Сценическая постановка пьесы отличалась предельной минималистичностью. В киноверсии «декорации» не то чтобы заслоняют актеров, но порой поглощают их, превращают в часть экранного коллажа, составленного из тысяч и миллионов узнаваемых и не слишком элементов. Среди элементов этих — и архитектурные красоты туристической Европы, и кинохроника ближневосточных событий последнего десятилетия, и простые атрибуты человеческого быта, наделенные не столько утилитарным, сколько метафорическим смыслом. Чтобы уловить его, следует сразу и непоколебимо отказаться от вездесущей формальной логики — у Вырыпаева чувства оказываются важнее разума.
В театре текст, переполненный выспренними метафорами, звучал, как ни странно, совершенно органично. А на экране потускнел и расклеился по швам. Кажется, ничего нет плохого в том, что автор по порядку задается всем перечнем больных вопросов — про хорошо и плохо, про виноватых и без вины обвиняемых, про важность всеобщих заповедей и силу частных отповедей. Но вот эта жизнеутверждающая вера в непобедимость «главного», очевидного для каждого и необходимого всем разом… И почему это «главное» обретает у Вырыпаева настолько неряшливые визуальные формы.

● ЗАДАЧА
В тексте о фильме по пьесе Вырыпаева замените «на экране» на «в кино» и перепишите отрывок от слов «В театре текст, переполненный» до слов «неряшливые визуальные формы.» включительно.

● ДАННЫЕ
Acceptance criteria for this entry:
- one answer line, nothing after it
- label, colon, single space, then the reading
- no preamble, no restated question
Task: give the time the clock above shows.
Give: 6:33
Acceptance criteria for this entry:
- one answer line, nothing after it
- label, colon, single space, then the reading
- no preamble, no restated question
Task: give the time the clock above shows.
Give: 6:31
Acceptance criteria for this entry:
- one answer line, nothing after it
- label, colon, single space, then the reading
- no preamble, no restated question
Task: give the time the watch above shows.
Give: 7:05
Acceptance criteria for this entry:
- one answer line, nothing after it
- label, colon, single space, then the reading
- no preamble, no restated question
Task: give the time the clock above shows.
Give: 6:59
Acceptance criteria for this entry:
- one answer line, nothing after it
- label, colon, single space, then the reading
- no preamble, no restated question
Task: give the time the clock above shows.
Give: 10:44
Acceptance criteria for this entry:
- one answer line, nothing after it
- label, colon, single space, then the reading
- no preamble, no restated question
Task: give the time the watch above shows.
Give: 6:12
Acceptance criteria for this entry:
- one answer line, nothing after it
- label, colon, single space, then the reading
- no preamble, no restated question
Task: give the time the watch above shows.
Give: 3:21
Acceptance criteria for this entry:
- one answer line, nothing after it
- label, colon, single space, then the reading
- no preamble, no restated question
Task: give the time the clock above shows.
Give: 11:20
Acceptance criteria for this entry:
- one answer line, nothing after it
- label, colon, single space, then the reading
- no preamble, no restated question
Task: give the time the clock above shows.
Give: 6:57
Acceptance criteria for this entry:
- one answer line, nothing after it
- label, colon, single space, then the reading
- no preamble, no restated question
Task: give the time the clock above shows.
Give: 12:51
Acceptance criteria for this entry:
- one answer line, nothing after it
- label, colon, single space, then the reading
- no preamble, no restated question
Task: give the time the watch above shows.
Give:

● РЕЗУЛЬТАТ
В театре текст, переполненный выспренними метафорами, звучал, как ни странно, совершенно органично. А в кино потускнел и расклеился по швам. Кажется, ничего нет плохого в том, что автор по порядку задается всем перечнем больных вопросов — про хорошо и плохо, про виноватых и без вины обвиняемых, про важность всеобщих заповедей и силу частных отповедей. Но вот эта жизнеутверждающая вера в непобедимость «главного», очевидного для каждого и необходимого всем разом… И почему это «главное» обретает у Вырыпаева настолько неряшливые визуальные формы.